[Dataset section]
- - - - -

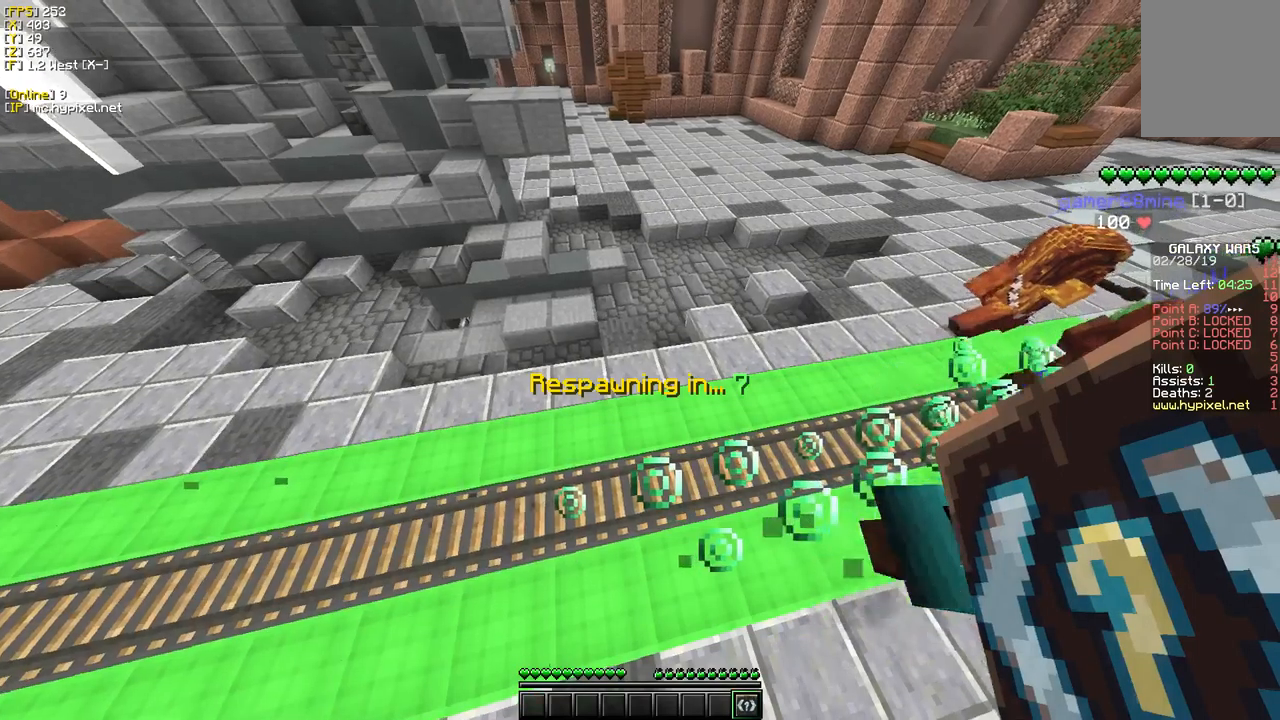
Gameplay with keyboard and mouse; each line is a JSON object with the keys and mouse buttons held at the frame after it. "events" lists presses ("down") and releases ("up") of "a", "d", "s", "w", "mouse_left" and "mouse_right" between this image and that frame as [ms after this image, input, new state], when the widget could be followed in between. "mouse_left", "mouse_right" = the "left", "right" buttons of the "mouse" list. No other keys are recorded. Fast repeated clicks can show as one long hold. Mouse movement is not recorded.
{"keys": ["w"], "mouse": [], "events": [[117, "w", "down"]]}
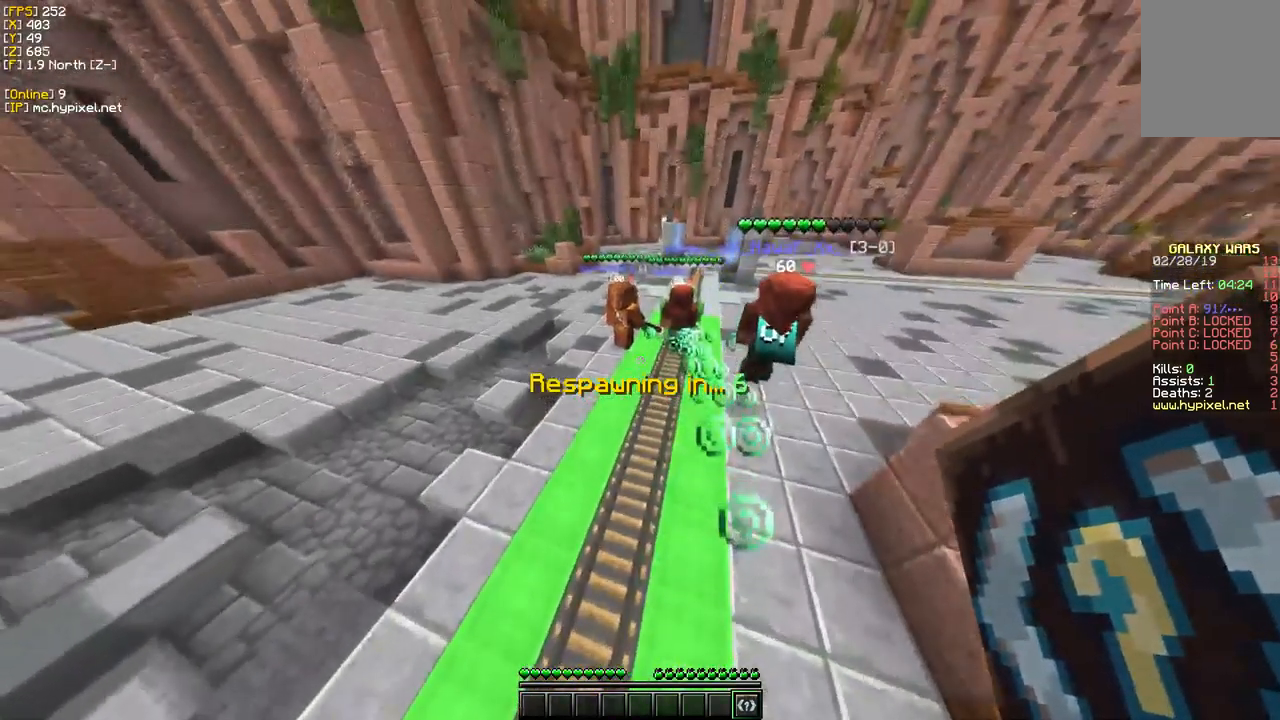
{"keys": [], "mouse": [], "events": [[334, "w", "up"]]}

- - - - -

[Required action] Images stay out, but the rest of the data above must be repeated exactly.

[Result for this task]
Gameplay with keyboard and mouse; each line is a JSON object with the keys and mouse buttons held at the frame after it. "events" lists presses ("down") and releases ("up") of "a", "d", "s", "w", "mouse_left" and "mouse_right" between this image and that frame as [ms after this image, input, new state], when the widget could be followed in between. "mouse_left", "mouse_right" = the "left", "right" buttons of the "mouse" list. No other keys are recorded. Fast repeated clicks can show as one long hold. Mouse movement is not recorded.
{"keys": ["w"], "mouse": [], "events": [[117, "w", "down"]]}
{"keys": [], "mouse": [], "events": [[334, "w", "up"]]}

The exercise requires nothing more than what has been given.